From the early works of Alice Guy Blache, Lois Weber, Dorothy Arzner, Lotte Reineger, Maya Deren and Mary Ellen Bute, to the films produced and/or directed by Agnes Varda, Lina Wertmuller and Chantal Akerman… and current powerful filmmakers Sofia Coppola, Ava DuVernay, Claire Denis, Kelly Reichardt and Greta Gerwig. So many more working for the studios and independently now, in film and TV, that it is difficult to list more than a small number here.

For most of the Twentieth Century women were downplayed and overlooked as film producers and directors. Early on, in the pre-1920s film industry, women directors and producers were appreciated. However, when the studios became giant industries, the moguls didn’t trust their power and riches to women. Film directing became primarily a man’s world.

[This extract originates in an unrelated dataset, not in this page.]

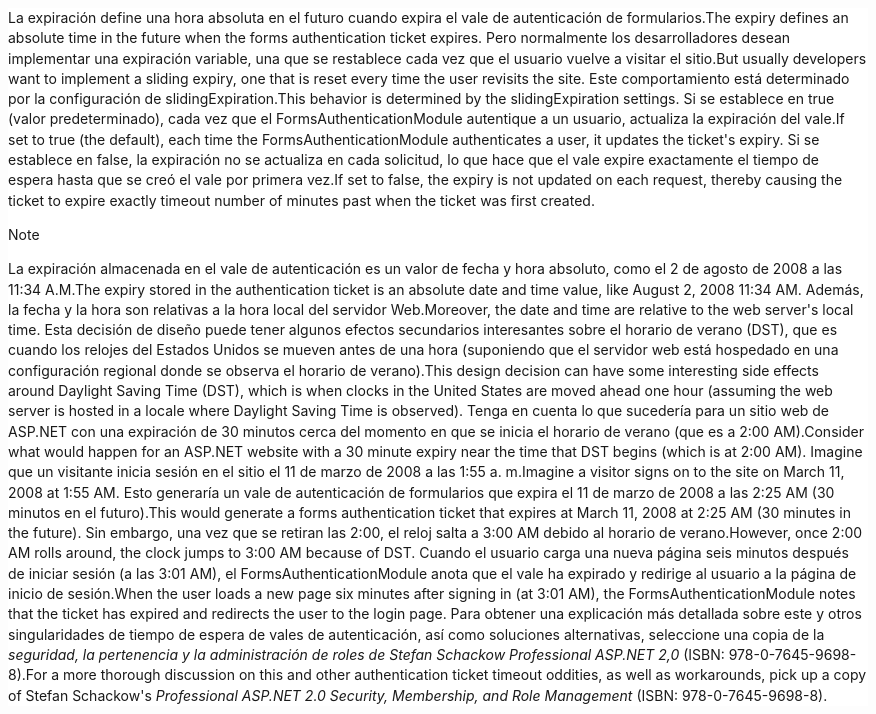 <span data-ttu-id="68f3e-189">La expiración define una hora absoluta en el futuro cuando expira el vale de autenticación de formularios.</span><span class="sxs-lookup"><span data-stu-id="68f3e-189">The expiry defines an absolute time in the future when the forms authentication ticket expires.</span></span> <span data-ttu-id="68f3e-190">Pero normalmente los desarrolladores desean implementar una expiración variable, una que se restablece cada vez que el usuario vuelve a visitar el sitio.</span><span class="sxs-lookup"><span data-stu-id="68f3e-190">But usually developers want to implement a sliding expiry, one that is reset every time the user revisits the site.</span></span> <span data-ttu-id="68f3e-191">Este comportamiento está determinado por la configuración de slidingExpiration.</span><span class="sxs-lookup"><span data-stu-id="68f3e-191">This behavior is determined by the slidingExpiration settings.</span></span> <span data-ttu-id="68f3e-192">Si se establece en true (valor predeterminado), cada vez que el FormsAuthenticationModule autentique a un usuario, actualiza la expiración del vale.</span><span class="sxs-lookup"><span data-stu-id="68f3e-192">If set to true (the default), each time the FormsAuthenticationModule authenticates a user, it updates the ticket's expiry.</span></span> <span data-ttu-id="68f3e-193">Si se establece en false, la expiración no se actualiza en cada solicitud, lo que hace que el vale expire exactamente el tiempo de espera hasta que se creó el vale por primera vez.</span><span class="sxs-lookup"><span data-stu-id="68f3e-193">If set to false, the expiry is not updated on each request, thereby causing the ticket to expire exactly timeout number of minutes past when the ticket was first created.</span></span>

> [!NOTE]
> <span data-ttu-id="68f3e-194">La expiración almacenada en el vale de autenticación es un valor de fecha y hora absoluto, como el 2 de agosto de 2008 a las 11:34 A.M.</span><span class="sxs-lookup"><span data-stu-id="68f3e-194">The expiry stored in the authentication ticket is an absolute date and time value, like August 2, 2008 11:34 AM.</span></span> <span data-ttu-id="68f3e-195">Además, la fecha y la hora son relativas a la hora local del servidor Web.</span><span class="sxs-lookup"><span data-stu-id="68f3e-195">Moreover, the date and time are relative to the web server's local time.</span></span> <span data-ttu-id="68f3e-196">Esta decisión de diseño puede tener algunos efectos secundarios interesantes sobre el horario de verano (DST), que es cuando los relojes del Estados Unidos se mueven antes de una hora (suponiendo que el servidor web está hospedado en una configuración regional donde se observa el horario de verano).</span><span class="sxs-lookup"><span data-stu-id="68f3e-196">This design decision can have some interesting side effects around Daylight Saving Time (DST), which is when clocks in the United States are moved ahead one hour (assuming the web server is hosted in a locale where Daylight Saving Time is observed).</span></span> <span data-ttu-id="68f3e-197">Tenga en cuenta lo que sucedería para un sitio web de ASP.NET con una expiración de 30 minutos cerca del momento en que se inicia el horario de verano (que es a 2:00 AM).</span><span class="sxs-lookup"><span data-stu-id="68f3e-197">Consider what would happen for an ASP.NET website with a 30 minute expiry near the time that DST begins (which is at 2:00 AM).</span></span> <span data-ttu-id="68f3e-198">Imagine que un visitante inicia sesión en el sitio el 11 de marzo de 2008 a las 1:55 a. m.</span><span class="sxs-lookup"><span data-stu-id="68f3e-198">Imagine a visitor signs on to the site on March 11, 2008 at 1:55 AM.</span></span> <span data-ttu-id="68f3e-199">Esto generaría un vale de autenticación de formularios que expira el 11 de marzo de 2008 a las 2:25 AM (30 minutos en el futuro).</span><span class="sxs-lookup"><span data-stu-id="68f3e-199">This would generate a forms authentication ticket that expires at March 11, 2008 at 2:25 AM (30 minutes in the future).</span></span> <span data-ttu-id="68f3e-200">Sin embargo, una vez que se retiran las 2:00, el reloj salta a 3:00 AM debido al horario de verano.</span><span class="sxs-lookup"><span data-stu-id="68f3e-200">However, once 2:00 AM rolls around, the clock jumps to 3:00 AM because of DST.</span></span> <span data-ttu-id="68f3e-201">Cuando el usuario carga una nueva página seis minutos después de iniciar sesión (a las 3:01 AM), el FormsAuthenticationModule anota que el vale ha expirado y redirige al usuario a la página de inicio de sesión.</span><span class="sxs-lookup"><span data-stu-id="68f3e-201">When the user loads a new page six minutes after signing in (at 3:01 AM), the FormsAuthenticationModule notes that the ticket has expired and redirects the user to the login page.</span></span> <span data-ttu-id="68f3e-202">Para obtener una explicación más detallada sobre este y otros singularidades de tiempo de espera de vales de autenticación, así como soluciones alternativas, seleccione una copia de la *seguridad, la pertenencia y la administración de roles de Stefan Schackow Professional ASP.NET 2,0* (ISBN: 978-0-7645-9698-8).</span><span class="sxs-lookup"><span data-stu-id="68f3e-202">For a more thorough discussion on this and other authentication ticket timeout oddities, as well as workarounds, pick up a copy of Stefan Schackow's *Professional ASP.NET 2.0 Security, Membership, and Role Management* (ISBN: 978-0-7645-9698-8).</span></span>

With the incredible accessibility of motion pictures these days on big and small screens, it is entertaining and occasionally even heart-warming to create one’s own women’s film festival. This week I chose to honor Belgian-born French producer/director/writer Agnes Varda. I screened two features, Cleo from 5-7 from 1962, and Sans Toit ni loi (Vagabond) from 1985. But I couldn’t stop, even though it was getting late, so I topped off the evening with her short film from 1958, L’Opera Mouffe (Diary of a Pregnant Woman), an avant-garde look at a market street in the Latin Quarter of Paris.

Cleo from 5 to 7 is a fiction feature with documentary and avant-garde elements. A young and beautiful singer in Paris has taken tests to see if she has fatal cancer. The film starts at 5pm on the day she will receive good or bad news. It unfolds real time. We are taken on a series of adventures within Paris with her and various friends to the time she learns her fate. This film is listed on a number of sites as among the best films ever made. An amazing, cinematic film, it does not let viewers down.

Vagabond follows Mona, a lone young drifter, possibly nice looking but she presents herself unwashed. Mona’s story is told with a cast mainly of non-professional actors. We know her fate at the film’s start but follow her moves along a rural countryside carefully throughout. Vagabond is a one-of-a-kind film, particularly for its time, that won awards, including top prize at the Cannes Film Festival.

Agnes Varda died at age ninety in 2019, having lived a long and productive life. She was called “The Grandmother of the French New Wave” – an odd title because she was quite young during that time period. These Varda films and others are available on disc and for streaming through Criterion and the Criterion Channel.